SquidgyBrain · 22/09/2010 14:57

Sharon - we do seem to agree with each other a bit!

(you so should apply to Angus and then we can cause trouble together at the get togethers Wink )

it is a very good point you make of not asking questions but giving directions.

We also find ignoring bad behaviour (to a point) and praising good behaviour works very well, although I have been known to thank my husband for putting his shoes on so quickly and nicely - distracted me.........oooh look some sparkly shoes.....

shaz298 · 22/09/2010 17:43

Smile Smile

shaz298 · 22/09/2010 17:45

I think we're probably going to go with Barnardos.

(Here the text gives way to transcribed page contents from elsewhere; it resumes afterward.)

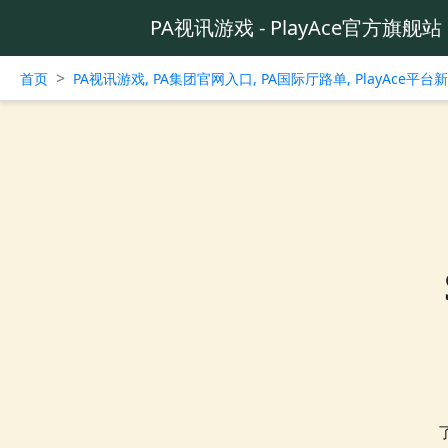
PA视讯游戏 - PlayAce官方旗舰站
>
首页
PA视讯游戏, PA集团官网入口, PA国际厅路单, PlayAce平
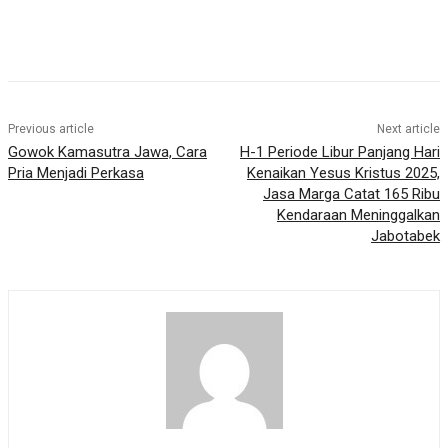
Previous article
Next article
Gowok Kamasutra Jawa, Cara
H-1 Periode Libur Panjang Hari
Pria Menjadi Perkasa
Kenaikan Yesus Kristus 2025,
Jasa Marga Catat 165 Ribu
Kendaraan Meninggalkan
Jabotabek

I have lots of experience with coplex medical needs and disablity and i think they will prob be best for placements and support.

Too far from the border for Angus council.

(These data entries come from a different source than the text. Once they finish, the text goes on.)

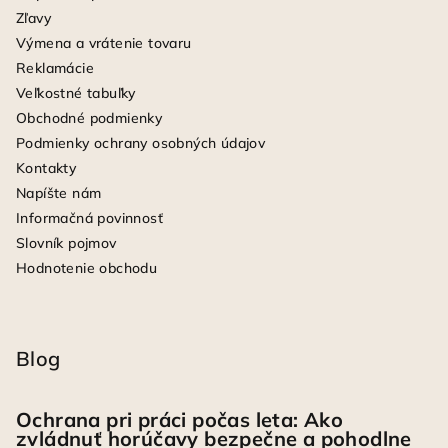
Zľavy
Výmena a vrátenie tovaru
Reklamácie
Veľkostné tabuľky
Obchodné podmienky
Podmienky ochrany osobných údajov
Kontakty
Napíšte nám
Informačná povinnosť
Slovník pojmov
Hodnotenie obchodu
Blog
Ochrana pri práci počas leta: Ako
zvládnuť horúčavy bezpečne a pohodlne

Never mind I'm sure we could still get together and cause lots of trouble elsewhere - I used to work for Who Cares Scotland so I'm used to causing a stir Blush

p99gmb · 23/09/2010 11:15

thanks for all your advice.

We are starting to use the naughty step - and she has only got off it a couple of times so far - she just sits and cries.

I guess what I really want to know, is what can/should you expect from a 2 1/4 yr old??

To come and get dressed when you ask her to?
To walk to the car when you ask her to? Not to stand up in the bath when you've just asked her not to?

I want to make sure that our expectations are realistic for a child of her age, and that we are not being unfair.

She is very clever and understands a lot, but we feel the testing us stage is here. SW phoned today to say she is going to court for shared PR (placed at moment voluntary) so I would expect them to be here for a while yet, and for everyones benefit, really want/need to get this right..

Help !!!! Confused

OP posts:
SquidgyBrain · 23/09/2010 16:11

I personally think that 2 1/4 is a little young for you to be expecting her to do these things well every time, but not too young to be aiming for her to do these things. My very almost 4 year old often has to be repeatedly asked/reminded to do these things.

you could try the carrot and stick approach with these sorts of things - such as if you come and get dressed perhaps we can do "insert your reward here" and things like "now I have asked you stay sitting on your bottom in the bath as I really don't want you to fall and hurt yourself, so if you stand up again, I will just have to get you washed quickly and then take you straight out" or you could ignore the behaviour and just say oops did you forget you have to sit on your bottom in the bath? But alway follow through with the rewards and or discipline

melaLL · 24/09/2010 23:45

I think 2 1/4 year old wont follow your comands very well, and expecting to much will cause distress and frustration. after child is about 3, can start to follow some rules, before is very much a learning process. I think a lot of patience and uderstanding plus what squidgybrain said should do.